## ATIVIDADE
Liste todas as organizações mencionadas pelo nome no trecho sobre a proteção ao atleta lesionado.

Um exemplo disso ocorreu com o volante Paulinho, ex-Corinthians. Em meados de 2023, ele passou por uma cirurgia no joelho esquerdo devido a uma lesão ligamentar, com previsão de retorno aos gramados apenas em março de 2024, quando seu contrato já estaria encerrado. Diante disso, o Corinthians, obrigado por lei a mantê-lo registrado até o término da recuperação, renovou o vínculo do atleta.
A questão se agrava quando se observa que a maioria dos atletas profissionais no Brasil recebe salários entre um e três salários mínimos, mesmo no futebol masculino, que é o esporte mais bem remunerado do país. Hoje, um Atleta Profissional ganha em média R$ 4.729,22 para uma jornada de trabalho de 43 horas semanais de acordo com pesquisa do Portal Salario de 2025 junto a dados de 1.298 profissionais admitidos e desligados em todo Brasil no regime CLT nos últimos 12 meses divulgados pelo Cadastro Geral de Empregados e Desempregados (CAGED).
Isso significa que, para a imensa maioria dos atletas, uma lesão grave pode representar não apenas o fim de uma temporada, mas o comprometimento de sua carreira e de sua subsistência. Em um ambiente em que os treinamentos são intensos e as estruturas nem sempre são adequadas, a ocorrência de lesões é comum, e a responsabilidade dos clubes em garantir a recuperação e a estabilidade do atleta deve ser vista como uma obrigação inegociável.
A Lei Geral do Esporte (Lei 14.597/23), em seus artigos 86 a 90, reforça e consolida a proteção ao atleta lesionado, estabelecendo de forma inequívoca a responsabilidade dos clubes em assegurar o tratamento e a estabilidade do jogador. No entanto, a efetividade dessas normas depende da fiscalização e da conscientização das entidades esportivas, que precisam compreender que o respeito aos direitos trabalhistas é parte fundamental da profissionalização e da credibilidade do esporte nacional.

## REGISTROS DE DADOS
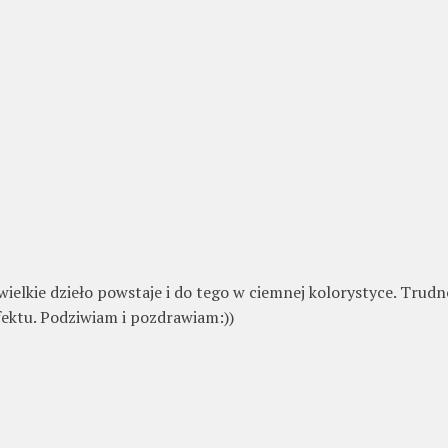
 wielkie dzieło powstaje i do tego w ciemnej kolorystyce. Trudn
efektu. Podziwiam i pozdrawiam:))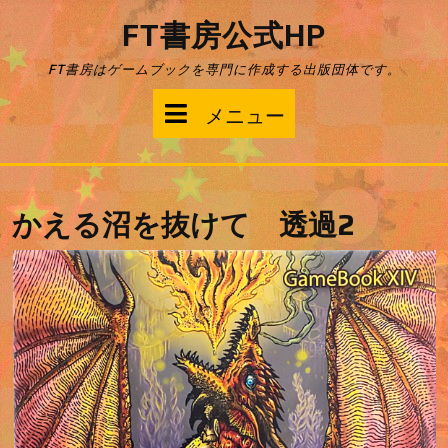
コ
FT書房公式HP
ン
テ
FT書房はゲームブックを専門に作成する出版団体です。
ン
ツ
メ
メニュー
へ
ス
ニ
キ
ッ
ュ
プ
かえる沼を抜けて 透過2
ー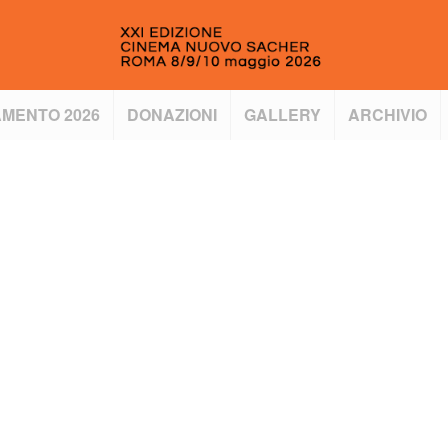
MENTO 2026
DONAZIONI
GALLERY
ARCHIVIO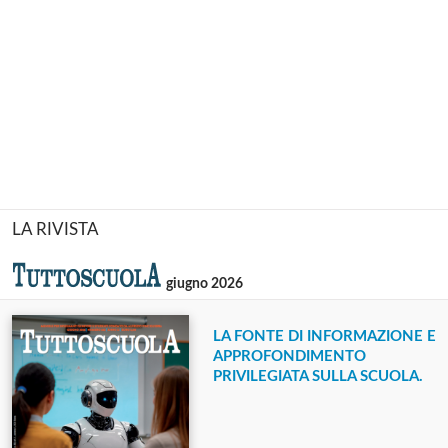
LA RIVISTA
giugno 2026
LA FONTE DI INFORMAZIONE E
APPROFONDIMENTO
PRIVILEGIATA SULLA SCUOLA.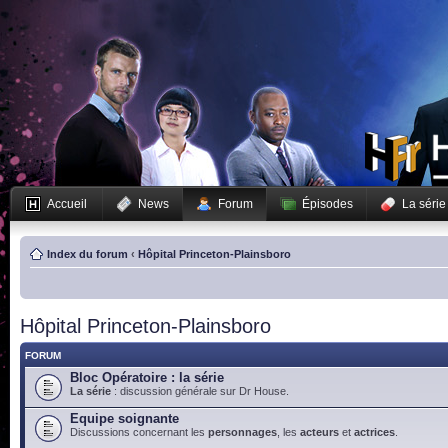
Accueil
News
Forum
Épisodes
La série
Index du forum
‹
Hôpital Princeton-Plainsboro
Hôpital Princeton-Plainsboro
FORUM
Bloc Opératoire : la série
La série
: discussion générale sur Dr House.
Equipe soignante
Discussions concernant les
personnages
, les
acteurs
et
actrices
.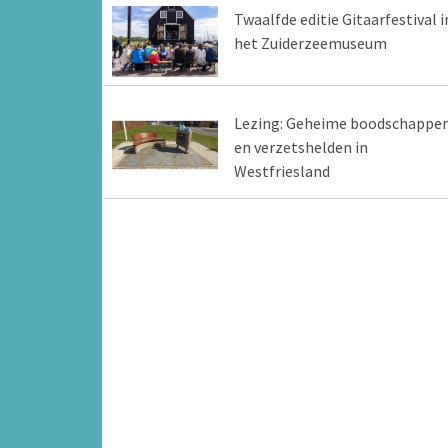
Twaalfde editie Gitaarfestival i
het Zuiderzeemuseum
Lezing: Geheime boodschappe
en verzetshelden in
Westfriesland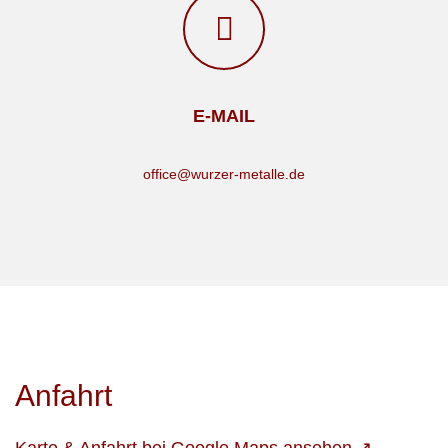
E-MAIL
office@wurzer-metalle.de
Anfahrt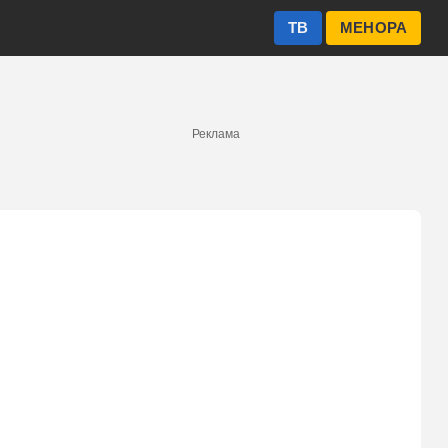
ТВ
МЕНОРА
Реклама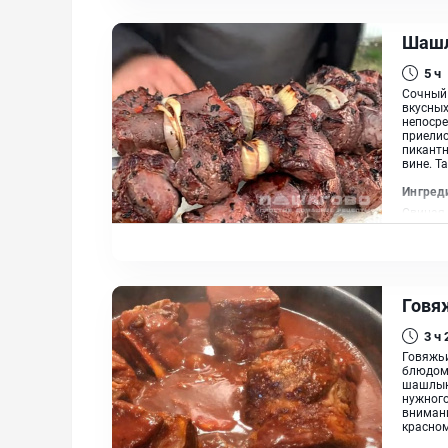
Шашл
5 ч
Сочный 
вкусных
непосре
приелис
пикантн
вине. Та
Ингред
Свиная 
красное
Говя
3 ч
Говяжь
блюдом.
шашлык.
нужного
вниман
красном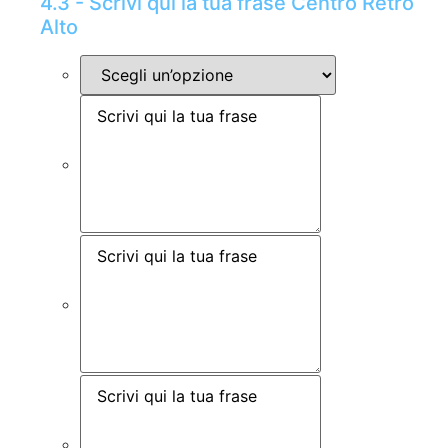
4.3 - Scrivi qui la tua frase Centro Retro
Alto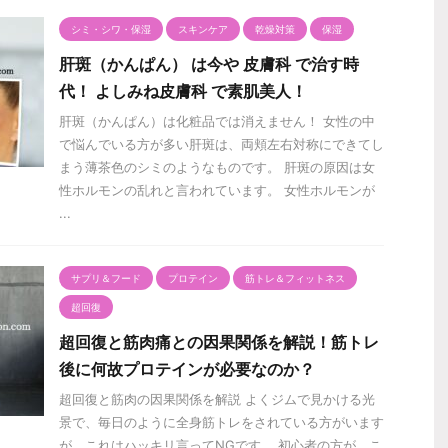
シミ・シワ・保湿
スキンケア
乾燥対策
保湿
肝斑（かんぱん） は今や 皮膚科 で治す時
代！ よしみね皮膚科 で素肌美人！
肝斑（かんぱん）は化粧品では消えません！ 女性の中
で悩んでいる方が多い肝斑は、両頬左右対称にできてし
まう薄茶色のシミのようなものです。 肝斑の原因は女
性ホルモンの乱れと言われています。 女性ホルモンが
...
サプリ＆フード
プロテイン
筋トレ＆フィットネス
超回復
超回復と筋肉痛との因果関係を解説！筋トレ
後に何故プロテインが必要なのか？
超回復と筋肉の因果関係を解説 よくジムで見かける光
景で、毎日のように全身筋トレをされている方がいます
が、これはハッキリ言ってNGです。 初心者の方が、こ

## RESPOSTA DA ATIVIDADE
Corinthians; Portal Salario; Cadastro Geral de Empregados e Desempregados (CAGED).